In early 2016, the masternodes that comprise Dash’s governance system voted overwhelmingly to upgrade to 2MB blocks, with 99 percent of the network in favor. Many in the cryptocurrency world saw this as a simple attention-getting gimmick, as Dash’s development priorities became focused elsewhere. However, with the recent release of Dash version 12.2, it looks like larger blocks will be implemented soon.
The version 12.2 upgrade is one step on the way to Dash Evolution, the currency’s plan to make “digital [currencies] be so easy to use your Grandma would use them.” Core developer UdjinM6 wrote of the recent update:
The most notable changes are:
- DIP0001 implementation (which is a 2MB block upgrade);
- Transaction fee reduction 10x (activates via DIP0001 activation);
- InstantSend vulnerability fix (activates via DIP0001 lock in);
- PrivateSend improvement which should allow user to have mixed funds available much faster;
- Various RPC changes;
- Lots of backports from Bitcoin Core and refactoring of our own legacy code which should improve performance and make code more reliable and easier to review;
- Experimental HD wallet with BIP39/BIP44 support.
Not needed yet
Of course, larger blocks aren’t needed yet, as the currency does not process enough transactions to fill its current blocks. However, this blocksize increase follows the on-chain scaling plan announced by founder Evan Duffield earlier this year. Duffield announced that through the use of custom hardware, Dash will create a network that can scale to large numbers of transactions by using big blocks.
Many projects in the space believe that on-chain scaling is impossible. That’s simply because they haven’t explored alternative P2P architectures for higher performance. We intend to show just how far an incentivized second tier [masternode] architecture can take a project like Dash.
Bitcoin’s path...and Ethereum’s too
Bitcoin, of course, has chosen to follow a different path.
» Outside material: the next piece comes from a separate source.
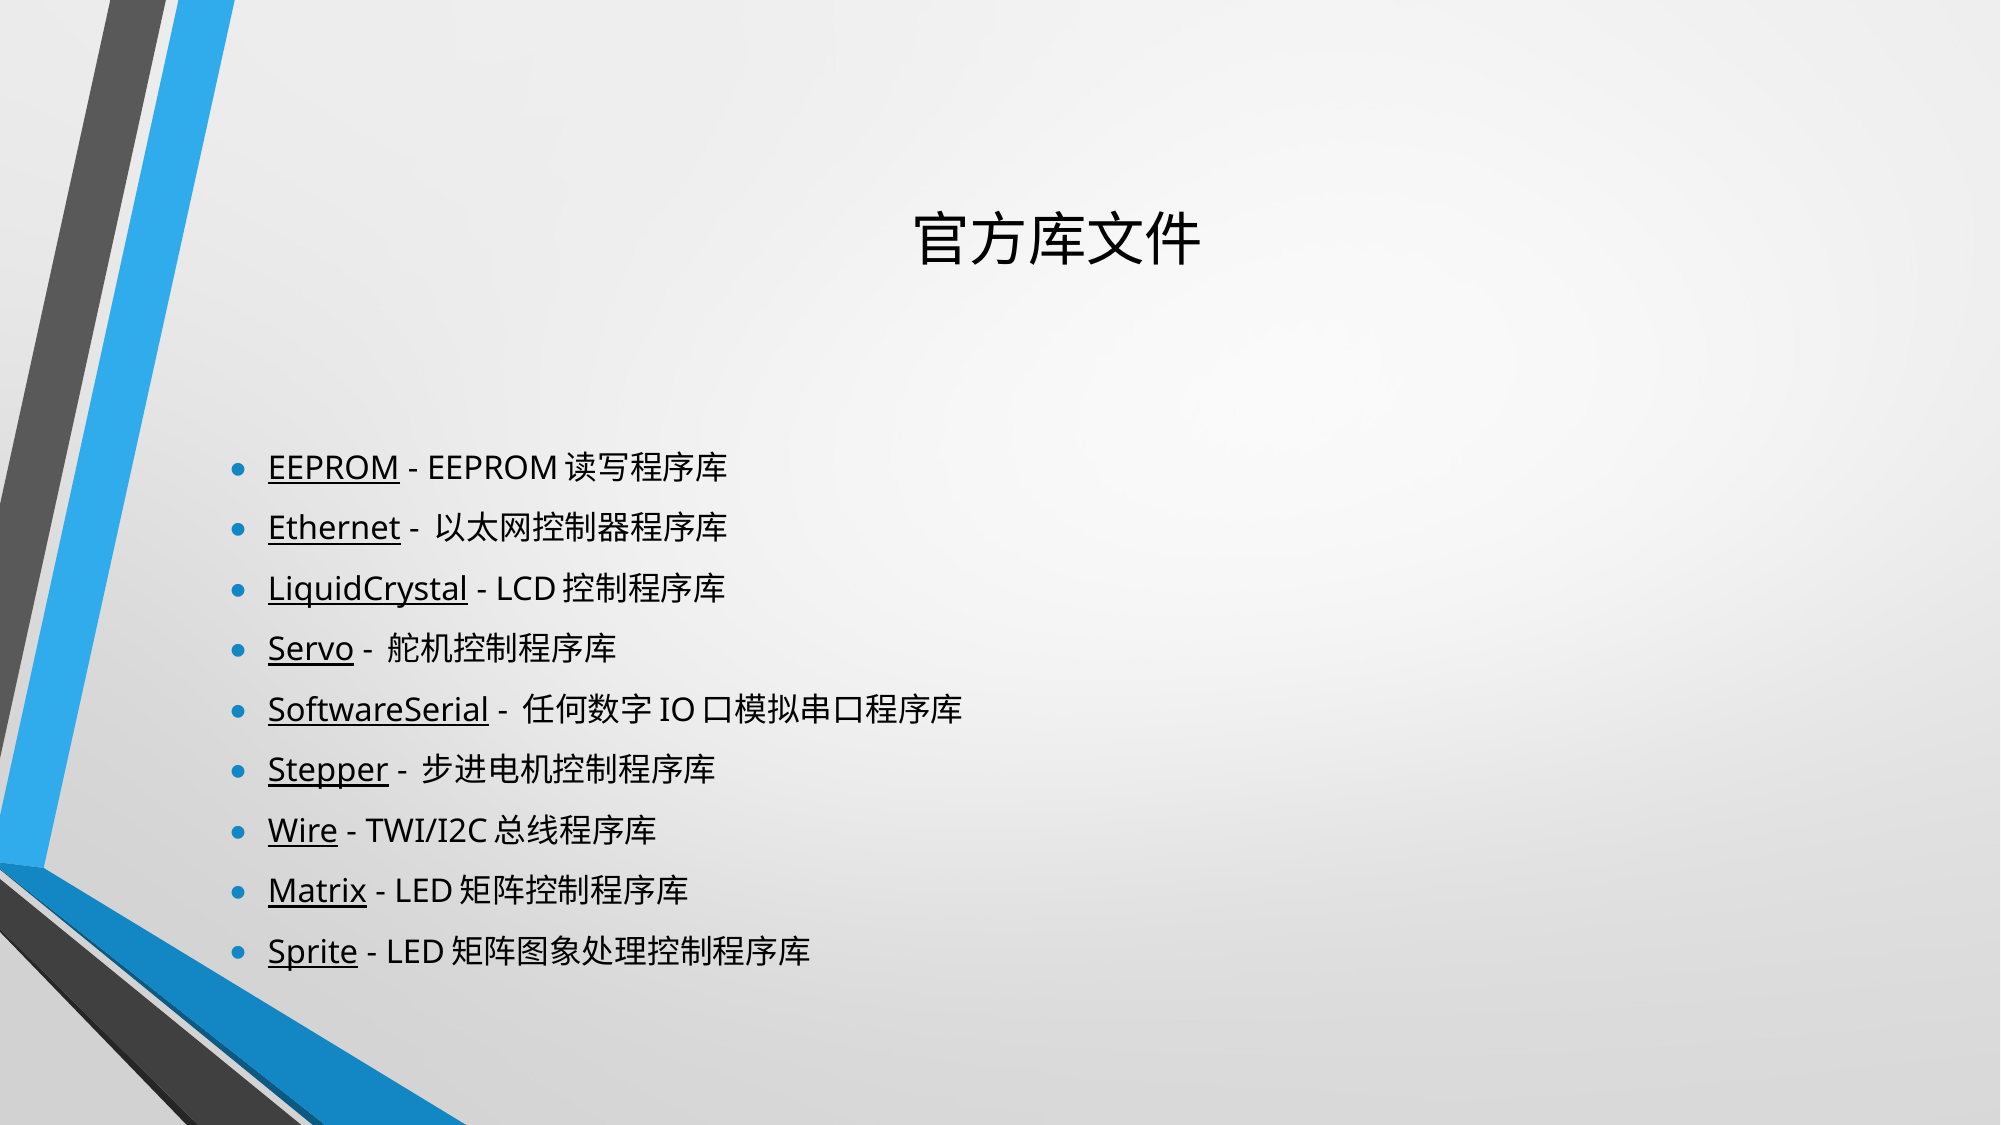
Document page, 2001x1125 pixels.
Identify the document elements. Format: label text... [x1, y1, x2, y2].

title 官方库文件 [214, 75, 1900, 400]
list EEPROM - EEPROM读写程序库 Ethernet - 以太网控制器程序库 LiquidCrystal - LCD控制程序库 Servo - 舵机控制程序库 SoftwareSerial - 任何数字IO口模拟串口程序库 Stepper - 步进电机控制程序库 Wire - TWI/I2C总线程序库 Matrix - LED矩阵控制程序库 Sprite - LED矩阵图象处理控制程序库 [214, 437, 1900, 985]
With the planned SegWit2x upgrade officially dead, the currency is now firmly on the path of off-chain scaling through the lightning network or similar solutions. The lightning network is intended to work by moving transactions off-chain onto “payment channels” and then “settling” the result to the Bitcoin Blockchain periodically.
For instance, if Bob pays Alice one BTC, then he later pays her two BTC, and finally sends her 1.5 BTC, that’s three separate transactions that need to be recorded to the Blockchain. With lightning network, however, only the net transaction would need to be posted to the Blockchain once the payment channel was closed. In this case, only one transaction would be posted for a total of 4.5 BTC sent from Bob to Alice.
Critics have asked how often payment channels will really be used, but until the network is deployed, it’s impossible to say. Others suggest that moving transactions off-chain damages the decentralized and immutable nature of Bitcoin. Supporters point out that transactions happen off-chain all the time, for instance on exchanges. No Bitcoin exchange posts a separate transaction to the Blockchain every time funds are moved internally. Only the final result is posted, once a user withdraws funds.
Number two cryptocurrency Ethereum isn’t just sitting on the sidelines, either. The currency plans to implement the “Raiden Network” which will utilize payment channels similar to Bitcoin’s proposed lightning network.
While Bitcoin assiduously avoids hard forks whenever possible, Dash welcomes them. The key to Dash’s upgrade strategy is the “spork” a mechanism that allows portions of the upgrade to be “turned off” if there is a problem on the network. An example is something called “enforcement.” The Dash network normally requires miners to share the block reward with masternodes; miners who attempt to keep the entire reward to themselves will find their blocks rejected by the network.
However, during an upgrade, enforcement can (and usually is) be turned off. This allows both miners and masternodes a reasonable amount of time to upgrade their software while eliminating the risk of uncontrollable forking caused by one part of the network rejecting the other part.
Best path uncertain
It remains to be seen whether Bitcoin, Ethereum or Dash will be successful in solving the scalability problem. Both the “payment channels” and “really big blocks” scaling methods have their critics, and neither has been thoroughly vetted yet. It’s possible that another solution might emerge in the interim, or that both solutions could be workable.
The one thing that’s certain, however, is that for digital currency to become a real force in the world, tens of thousands of people will need to be able to transact all at the same time. A successful mainstream cryptocurrency must be able to scale to Visa’s level or beyond.